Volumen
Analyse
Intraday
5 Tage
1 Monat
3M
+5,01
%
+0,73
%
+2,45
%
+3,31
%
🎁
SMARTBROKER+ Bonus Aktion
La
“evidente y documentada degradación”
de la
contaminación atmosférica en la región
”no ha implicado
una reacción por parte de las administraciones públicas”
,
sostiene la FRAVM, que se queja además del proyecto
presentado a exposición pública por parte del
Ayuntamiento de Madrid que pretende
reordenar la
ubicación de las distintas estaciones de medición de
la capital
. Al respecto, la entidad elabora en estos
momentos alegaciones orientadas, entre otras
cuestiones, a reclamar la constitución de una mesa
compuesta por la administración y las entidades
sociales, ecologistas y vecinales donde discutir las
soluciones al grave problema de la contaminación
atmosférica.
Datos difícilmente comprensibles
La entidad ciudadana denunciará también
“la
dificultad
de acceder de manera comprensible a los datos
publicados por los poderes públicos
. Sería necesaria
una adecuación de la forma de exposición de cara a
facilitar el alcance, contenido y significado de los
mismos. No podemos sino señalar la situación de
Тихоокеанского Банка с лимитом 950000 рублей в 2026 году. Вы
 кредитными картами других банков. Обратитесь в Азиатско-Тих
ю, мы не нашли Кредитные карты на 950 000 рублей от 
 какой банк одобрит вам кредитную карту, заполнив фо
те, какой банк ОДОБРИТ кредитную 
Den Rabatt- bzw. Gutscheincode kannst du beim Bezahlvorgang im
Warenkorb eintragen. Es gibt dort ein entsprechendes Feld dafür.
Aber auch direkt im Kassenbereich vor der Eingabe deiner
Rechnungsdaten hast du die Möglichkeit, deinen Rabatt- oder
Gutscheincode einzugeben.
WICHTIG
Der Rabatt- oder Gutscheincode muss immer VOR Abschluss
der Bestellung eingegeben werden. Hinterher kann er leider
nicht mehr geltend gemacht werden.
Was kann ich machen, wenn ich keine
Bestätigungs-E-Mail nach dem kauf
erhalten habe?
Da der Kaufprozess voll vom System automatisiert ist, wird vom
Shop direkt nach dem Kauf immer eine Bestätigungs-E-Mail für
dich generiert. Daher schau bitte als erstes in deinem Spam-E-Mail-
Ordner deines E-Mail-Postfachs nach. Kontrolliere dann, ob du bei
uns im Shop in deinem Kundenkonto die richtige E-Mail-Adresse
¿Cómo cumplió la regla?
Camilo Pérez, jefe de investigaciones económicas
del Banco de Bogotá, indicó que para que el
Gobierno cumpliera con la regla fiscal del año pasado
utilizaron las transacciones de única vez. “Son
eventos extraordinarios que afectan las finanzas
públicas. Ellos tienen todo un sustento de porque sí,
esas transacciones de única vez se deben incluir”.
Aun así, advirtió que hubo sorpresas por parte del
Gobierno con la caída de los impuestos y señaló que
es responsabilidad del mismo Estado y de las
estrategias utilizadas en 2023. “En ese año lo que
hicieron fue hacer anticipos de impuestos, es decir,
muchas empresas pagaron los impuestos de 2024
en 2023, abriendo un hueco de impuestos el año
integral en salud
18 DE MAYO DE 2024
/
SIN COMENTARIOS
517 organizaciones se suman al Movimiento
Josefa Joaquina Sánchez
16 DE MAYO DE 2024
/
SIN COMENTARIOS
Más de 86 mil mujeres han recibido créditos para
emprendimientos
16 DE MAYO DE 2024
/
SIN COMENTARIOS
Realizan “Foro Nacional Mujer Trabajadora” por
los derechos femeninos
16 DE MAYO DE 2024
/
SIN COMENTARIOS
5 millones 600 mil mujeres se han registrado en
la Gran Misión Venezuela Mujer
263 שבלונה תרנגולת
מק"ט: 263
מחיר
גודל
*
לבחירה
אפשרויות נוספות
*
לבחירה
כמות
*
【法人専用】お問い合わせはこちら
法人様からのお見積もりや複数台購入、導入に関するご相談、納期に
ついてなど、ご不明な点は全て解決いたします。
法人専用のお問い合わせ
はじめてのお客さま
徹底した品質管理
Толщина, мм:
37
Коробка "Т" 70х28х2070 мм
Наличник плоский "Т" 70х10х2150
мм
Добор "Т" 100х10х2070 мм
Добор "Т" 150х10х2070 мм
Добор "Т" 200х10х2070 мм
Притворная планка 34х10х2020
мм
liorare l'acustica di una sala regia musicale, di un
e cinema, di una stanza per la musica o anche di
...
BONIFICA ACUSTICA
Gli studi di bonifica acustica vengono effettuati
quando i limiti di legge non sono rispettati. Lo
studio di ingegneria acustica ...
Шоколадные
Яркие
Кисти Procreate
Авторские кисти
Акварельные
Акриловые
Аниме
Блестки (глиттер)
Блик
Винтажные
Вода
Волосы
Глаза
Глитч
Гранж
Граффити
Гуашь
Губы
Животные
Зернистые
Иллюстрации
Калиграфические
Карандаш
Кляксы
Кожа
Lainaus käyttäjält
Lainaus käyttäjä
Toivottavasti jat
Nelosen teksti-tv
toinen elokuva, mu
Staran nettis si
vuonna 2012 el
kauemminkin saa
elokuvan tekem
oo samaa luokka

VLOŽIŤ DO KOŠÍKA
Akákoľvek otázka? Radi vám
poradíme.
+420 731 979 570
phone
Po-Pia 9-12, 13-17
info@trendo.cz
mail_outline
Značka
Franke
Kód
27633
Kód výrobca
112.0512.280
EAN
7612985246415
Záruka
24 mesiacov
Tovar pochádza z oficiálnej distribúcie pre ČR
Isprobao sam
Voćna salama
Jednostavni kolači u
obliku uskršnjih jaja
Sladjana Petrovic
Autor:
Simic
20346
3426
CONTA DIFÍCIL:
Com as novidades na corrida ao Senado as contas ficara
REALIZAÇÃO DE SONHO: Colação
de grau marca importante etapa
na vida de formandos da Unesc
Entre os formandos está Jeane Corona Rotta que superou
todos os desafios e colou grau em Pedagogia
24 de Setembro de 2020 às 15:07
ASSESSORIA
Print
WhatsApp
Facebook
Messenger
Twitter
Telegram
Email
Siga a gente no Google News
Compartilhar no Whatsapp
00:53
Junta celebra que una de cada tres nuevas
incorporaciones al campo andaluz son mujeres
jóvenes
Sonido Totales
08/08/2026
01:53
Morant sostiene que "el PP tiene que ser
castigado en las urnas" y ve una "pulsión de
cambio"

== Try it ==
Retype the text of all the rows above line for line, keeping each line and its characters unchanged.

== Solution below ==
Volumen
Analyse
Intraday
5 Tage
1 Monat
3M
+5,01
%
+0,73
%
+2,45
%
+3,31
%
🎁
SMARTBROKER+ Bonus Aktion
La
“evidente y documentada degradación”
de la
contaminación atmosférica en la región
”no ha implicado
una reacción por parte de las administraciones públicas”
,
sostiene la FRAVM, que se queja además del proyecto
presentado a exposición pública por parte del
Ayuntamiento de Madrid que pretende
reordenar la
ubicación de las distintas estaciones de medición de
la capital
. Al respecto, la entidad elabora en estos
momentos alegaciones orientadas, entre otras
cuestiones, a reclamar la constitución de una mesa
compuesta por la administración y las entidades
sociales, ecologistas y vecinales donde discutir las
soluciones al grave problema de la contaminación
atmosférica.
Datos difícilmente comprensibles
La entidad ciudadana denunciará también
“la
dificultad
de acceder de manera comprensible a los datos
publicados por los poderes públicos
. Sería necesaria
una adecuación de la forma de exposición de cara a
facilitar el alcance, contenido y significado de los
mismos. No podemos sino señalar la situación de
Тихоокеанского Банка с лимитом 950000 рублей в 2026 году. Вы
 кредитными картами других банков. Обратитесь в Азиатско-Тих
ю, мы не нашли Кредитные карты на 950 000 рублей от 
 какой банк одобрит вам кредитную карту, заполнив фо
те, какой банк ОДОБРИТ кредитную 
Den Rabatt- bzw. Gutscheincode kannst du beim Bezahlvorgang im
Warenkorb eintragen. Es gibt dort ein entsprechendes Feld dafür.
Aber auch direkt im Kassenbereich vor der Eingabe deiner
Rechnungsdaten hast du die Möglichkeit, deinen Rabatt- oder
Gutscheincode einzugeben.
WICHTIG
Der Rabatt- oder Gutscheincode muss immer VOR Abschluss
der Bestellung eingegeben werden. Hinterher kann er leider
nicht mehr geltend gemacht werden.
Was kann ich machen, wenn ich keine
Bestätigungs-E-Mail nach dem kauf
erhalten habe?
Da der Kaufprozess voll vom System automatisiert ist, wird vom
Shop direkt nach dem Kauf immer eine Bestätigungs-E-Mail für
dich generiert. Daher schau bitte als erstes in deinem Spam-E-Mail-
Ordner deines E-Mail-Postfachs nach. Kontrolliere dann, ob du bei
uns im Shop in deinem Kundenkonto die richtige E-Mail-Adresse
¿Cómo cumplió la regla?
Camilo Pérez, jefe de investigaciones económicas
del Banco de Bogotá, indicó que para que el
Gobierno cumpliera con la regla fiscal del año pasado
utilizaron las transacciones de única vez. “Son
eventos extraordinarios que afectan las finanzas
públicas. Ellos tienen todo un sustento de porque sí,
esas transacciones de única vez se deben incluir”.
Aun así, advirtió que hubo sorpresas por parte del
Gobierno con la caída de los impuestos y señaló que
es responsabilidad del mismo Estado y de las
estrategias utilizadas en 2023. “En ese año lo que
hicieron fue hacer anticipos de impuestos, es decir,
muchas empresas pagaron los impuestos de 2024
en 2023, abriendo un hueco de impuestos el año
integral en salud
18 DE MAYO DE 2024
/
SIN COMENTARIOS
517 organizaciones se suman al Movimiento
Josefa Joaquina Sánchez
16 DE MAYO DE 2024
/
SIN COMENTARIOS
Más de 86 mil mujeres han recibido créditos para
emprendimientos
16 DE MAYO DE 2024
/
SIN COMENTARIOS
Realizan “Foro Nacional Mujer Trabajadora” por
los derechos femeninos
16 DE MAYO DE 2024
/
SIN COMENTARIOS
5 millones 600 mil mujeres se han registrado en
la Gran Misión Venezuela Mujer
263 שבלונה תרנגולת
מק"ט: 263
מחיר
גודל
*
לבחירה
אפשרויות נוספות
*
לבחירה
כמות
*
【法人専用】お問い合わせはこちら
法人様からのお見積もりや複数台購入、導入に関するご相談、納期に
ついてなど、ご不明な点は全て解決いたします。
法人専用のお問い合わせ
はじめてのお客さま
徹底した品質管理
Толщина, мм:
37
Коробка "Т" 70х28х2070 мм
Наличник плоский "Т" 70х10х2150
мм
Добор "Т" 100х10х2070 мм
Добор "Т" 150х10х2070 мм
Добор "Т" 200х10х2070 мм
Притворная планка 34х10х2020
мм
liorare l'acustica di una sala regia musicale, di un
e cinema, di una stanza per la musica o anche di
...
BONIFICA ACUSTICA
Gli studi di bonifica acustica vengono effettuati
quando i limiti di legge non sono rispettati. Lo
studio di ingegneria acustica ...
Шоколадные
Яркие
Кисти Procreate
Авторские кисти
Акварельные
Акриловые
Аниме
Блестки (глиттер)
Блик
Винтажные
Вода
Волосы
Глаза
Глитч
Гранж
Граффити
Гуашь
Губы
Животные
Зернистые
Иллюстрации
Калиграфические
Карандаш
Кляксы
Кожа
Lainaus käyttäjält
Lainaus käyttäjä
Toivottavasti jat
Nelosen teksti-tv
toinen elokuva, mu
Staran nettis si
vuonna 2012 el
kauemminkin saa
elokuvan tekem
oo samaa luokka

VLOŽIŤ DO KOŠÍKA
Akákoľvek otázka? Radi vám
poradíme.
+420 731 979 570
phone
Po-Pia 9-12, 13-17
info@trendo.cz
mail_outline
Značka
Franke
Kód
27633
Kód výrobca
112.0512.280
EAN
7612985246415
Záruka
24 mesiacov
Tovar pochádza z oficiálnej distribúcie pre ČR
Isprobao sam
Voćna salama
Jednostavni kolači u
obliku uskršnjih jaja
Sladjana Petrovic
Autor:
Simic
20346
3426
CONTA DIFÍCIL:
Com as novidades na corrida ao Senado as contas ficara
REALIZAÇÃO DE SONHO: Colação
de grau marca importante etapa
na vida de formandos da Unesc
Entre os formandos está Jeane Corona Rotta que superou
todos os desafios e colou grau em Pedagogia
24 de Setembro de 2020 às 15:07
ASSESSORIA
Print
WhatsApp
Facebook
Messenger
Twitter
Telegram
Email
Siga a gente no Google News
Compartilhar no Whatsapp
00:53
Junta celebra que una de cada tres nuevas
incorporaciones al campo andaluz son mujeres
jóvenes
Sonido Totales
08/08/2026
01:53
Morant sostiene que "el PP tiene que ser
castigado en las urnas" y ve una "pulsión de
cambio"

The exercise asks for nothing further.